Ministério Público Federal denuncia tortura em presídios no Pará
Segundo MPF, presos relataram sofrer torturas e maus-tratos em série nos presídios em que houve intervenção federal
Por: Mariana Lima
Após o massacre de julho deste ano no Centro de Recuperação Regional de Altamira, que deixou 62 mortos – sendo o segundo maior massacre no sistema prisional brasileiro -, 13 prisões do estado do Pará passaram a contar com a presença da Força-Tarefa de Intervenção Penitenciária (FTIP).
Quase dois meses depois, surge uma denúncia assinada por 17 dos 28 procuradores do Ministério Público Federal que atuam no Estado.
A denúncia conta com depoimentos de presos, familiares e agentes penitenciários estaduais que apontaram a ocorrência de agressões generalizadas, alimentação imprópria, falta de medicamentos essenciais e a proibição da entrada de advogados.
Os relatos também incluem agressões com pauladas de vassouras, ataques diários com balas de borracha e spray de pimenta, empalamento pelo ânus, e perfuração dos pés com pregos.
Os procuradores relataram que os crimes teriam sido cometidos, em maioria, por agentes federais que participam da força-tarefa do Ministério da Justiça e Segurança Pública, comandado pelo Ministro Sérgio Moro.
Chegaram para o Ministério Público Federal (MPF) fotos e vídeos que mostram presos feridos, além da superlotação e as condições sanitárias precárias a que estão expostos.
No documento em questão, um preso conta que, após a entrada dos agentes federais no local, os detentos ficaram nus por 9 horas e 15 minutos [das 07h30 às 16h45]. Durante esse tempo, o detento conta que eles foram torturados enquanto estavam sob o sol quente, recebendo spray de pimenta e apanhando com cabos de vassouras nas costas.
Esse mesmo detendo revelou também que viu agentes federais e estaduais tentando introduzir o cabo de uma arma calibre 12 na bunda de um rapaz.

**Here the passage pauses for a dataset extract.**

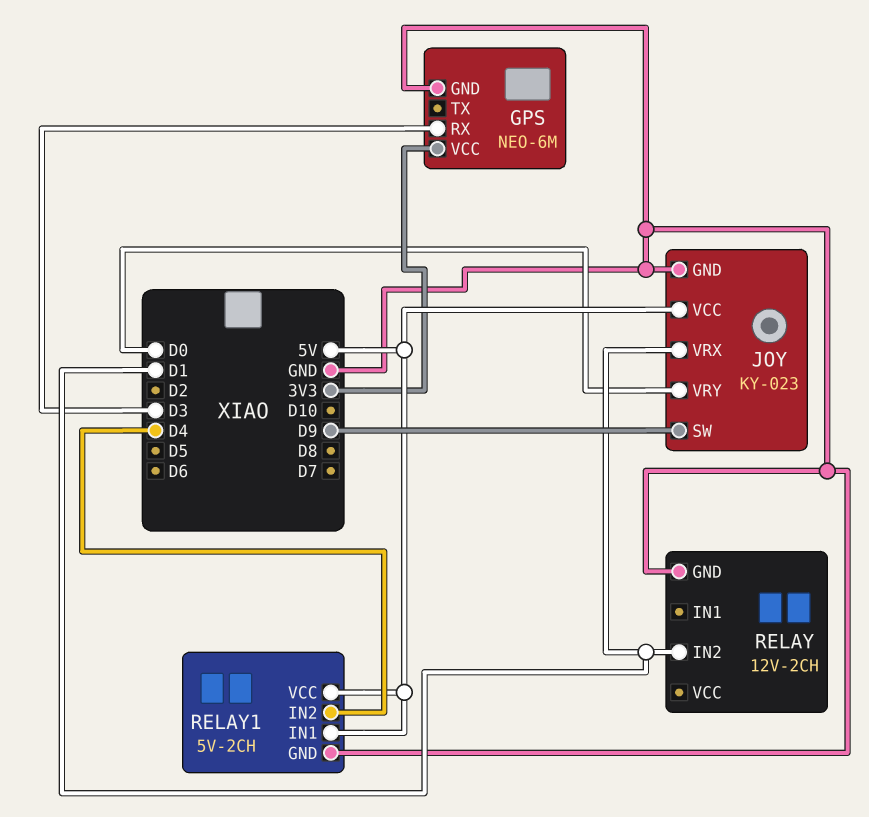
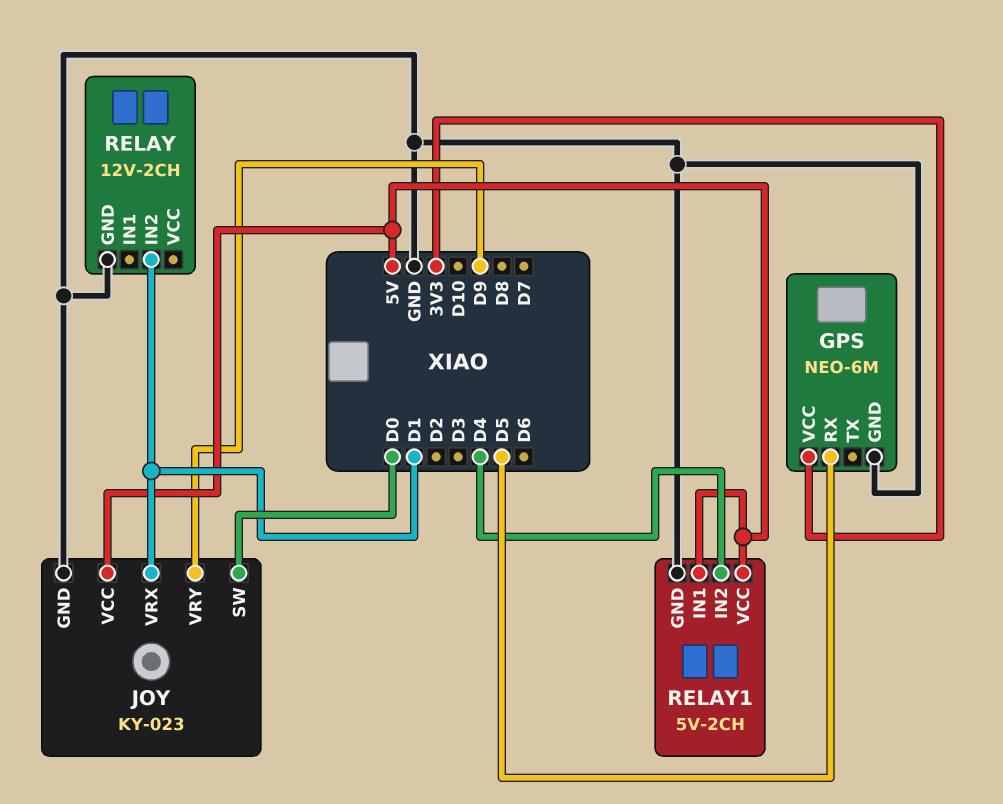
GPS pin RX: D3 -> D5
JOY pin SW: D9 -> D0
JOY pin VRY: D0 -> D9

Os detentos apontam serem frequentes o uso de spray de pimenta nos internos enquanto estão nas celas.
Os depoimentos colhidos pelos procuradores revelam que o uso de agressões físicas se tornaram mais frequentes após a intervenção federal.

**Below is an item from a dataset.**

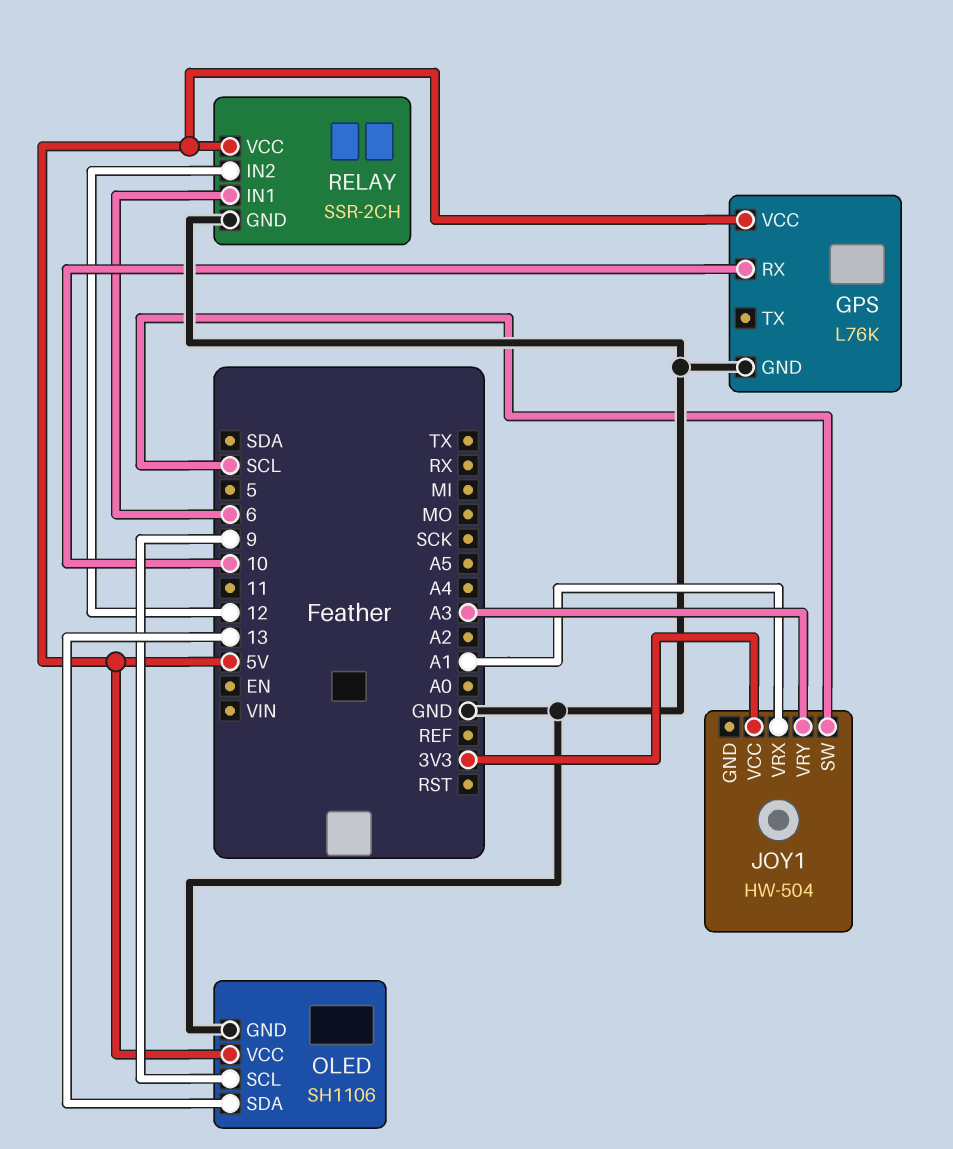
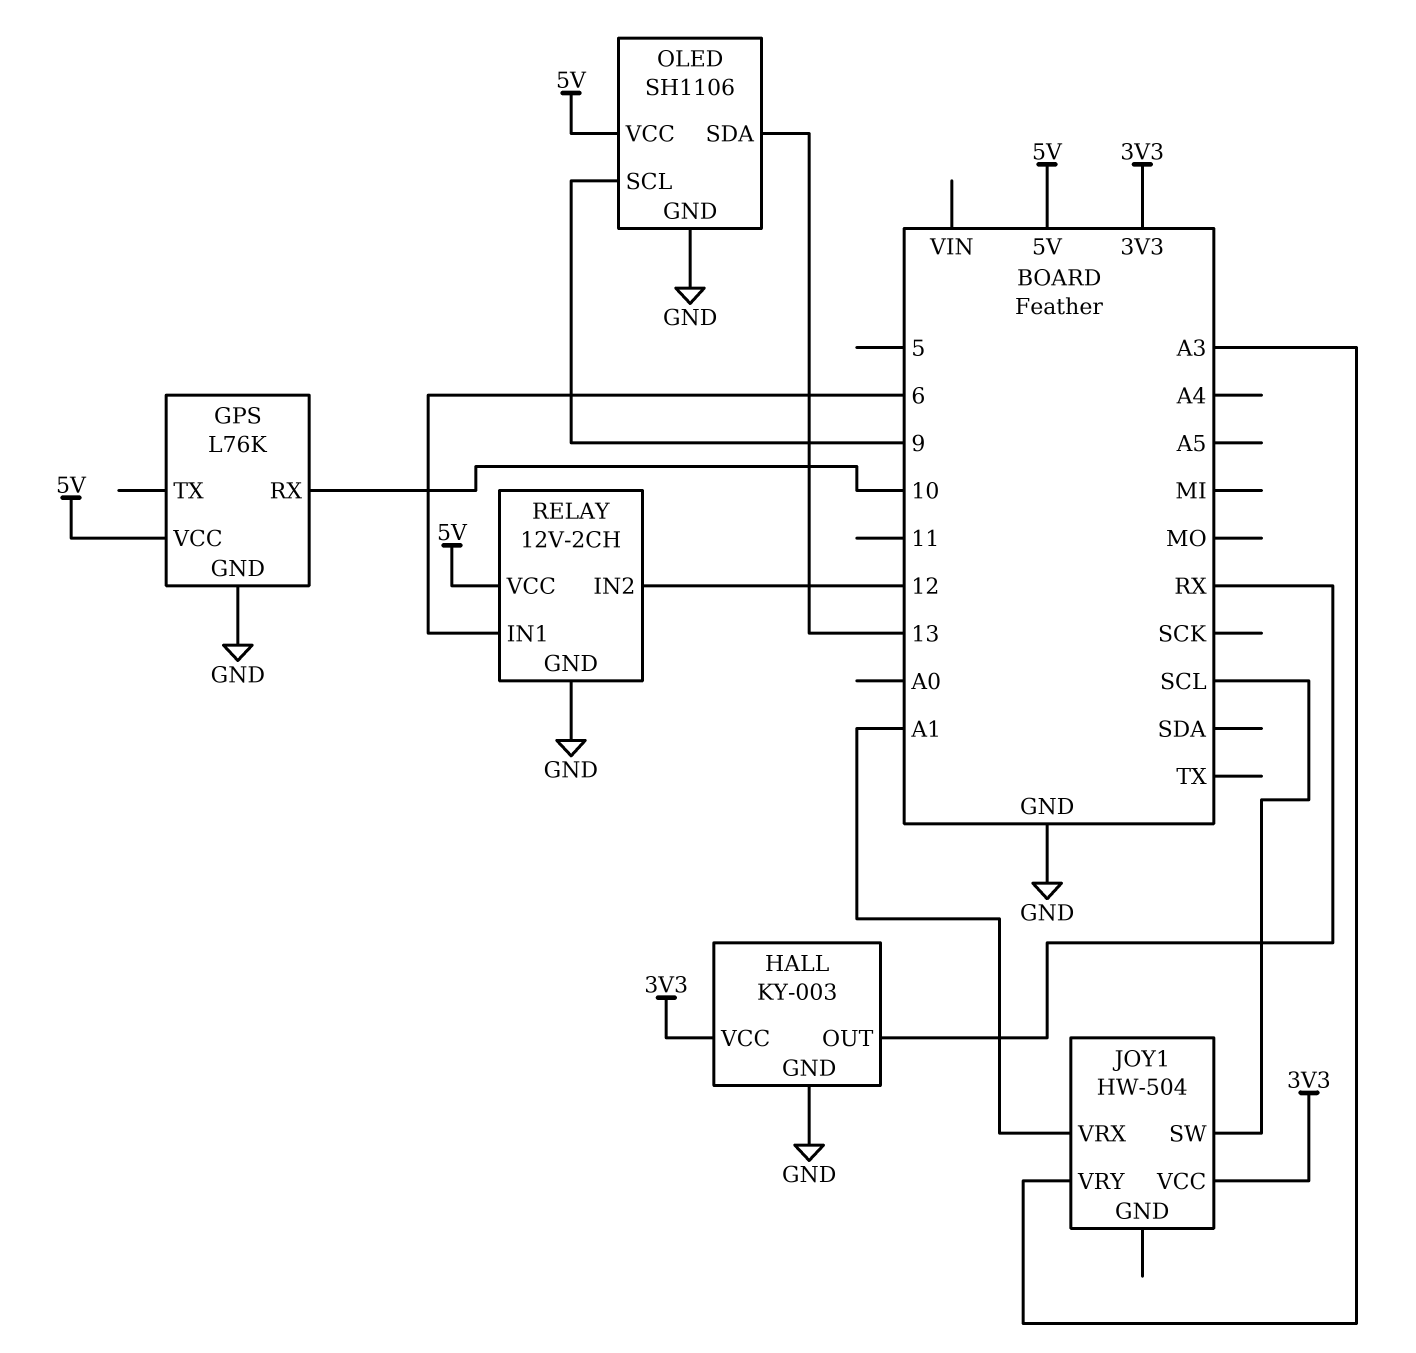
HALL: none -> KY-003
HALL pin GND: none -> GND
HALL pin OUT: none -> RX
HALL pin VCC: none -> 3V3
RELAY: SSR-2CH -> 12V-2CH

As informações de parentes e membros da Ordem dos Advogados do Brasil (OAB) apontam que a força-tarefa federal não estaria medicando os presos com HIV e tuberculose. Presos feridos e lesionados em decorrência das violências físicas impostas pelos agente federais também não estariam recebendo o atendimento médico.
Os procuradores também ouviram os relatos de representantes da Sociedade Paraense de Defesa dos Direitos Humanos (SDDH) e do Mecanismo Nacional de Prevenção e Combate à Tortura [organismo vinculado ao Ministério da Mulher, da Família e dos Direitos Humanos] que visitaram as unidades prisionais assim como a OAB.

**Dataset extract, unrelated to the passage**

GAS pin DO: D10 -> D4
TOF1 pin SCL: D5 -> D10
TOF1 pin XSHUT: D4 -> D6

Uma advogada representante da OAB que realizou uma visita a uma das unidades apontadas, relatou que a situação dos presos é similar a de um campo nazista.
Além dos detentos, funcionários estaduais do sistema penitenciário paraense também estariam sendo humilhados pelos agentes federais.
Extensão da violência
Os abusos também se estendem para outras unidades prisionais do sistema carcerário. O Centro de Recuperação Feminino (CRF) apresentou relatos do dia em que agentes da FTIP entraram na unidade às 4h da manhã “soltando bombas, espirrando spray de pimenta e colocando as presas para foram das celas apenas com as roupas íntimas”.
As mulheres que desmaiavam teriam sido arrastadas e acordadas com spray de pimenta no rosto. Outras teriam sido obrigadas a se sentarem em um formigueiro em um dos pavilhões usando apenas as peças íntimas. Os relatos também apontam para agressões com choques elétricos e o convívio forçado com as fezes e urinas de ratos.
O que diz a força-tarefa?
As denúncias resultaram no afastamento do coordenador da força-tarefa, Maycon Cesar Rottava. O juiz federal Jorge Ferram de Oliveira Junior informou em sua decisão liminar que existem fortes indícios de que Rottava cometeu improbidade administrativa.
O Departamento Penitenciário Nacional (Depen), órgão do Ministério da Justiça e Segurança Pública, negou que esteja ocorrendo tortura nas unidades que estão sob sua custódia.
Na quarta-feira (09/10), o DEPEN informou em outra nota que pelo menos 64 presas e 11 presos mentiram em seus depoimentos, de acordo com laudos periciais assinados por magistrados da Vara de Execuções Penais do Pará.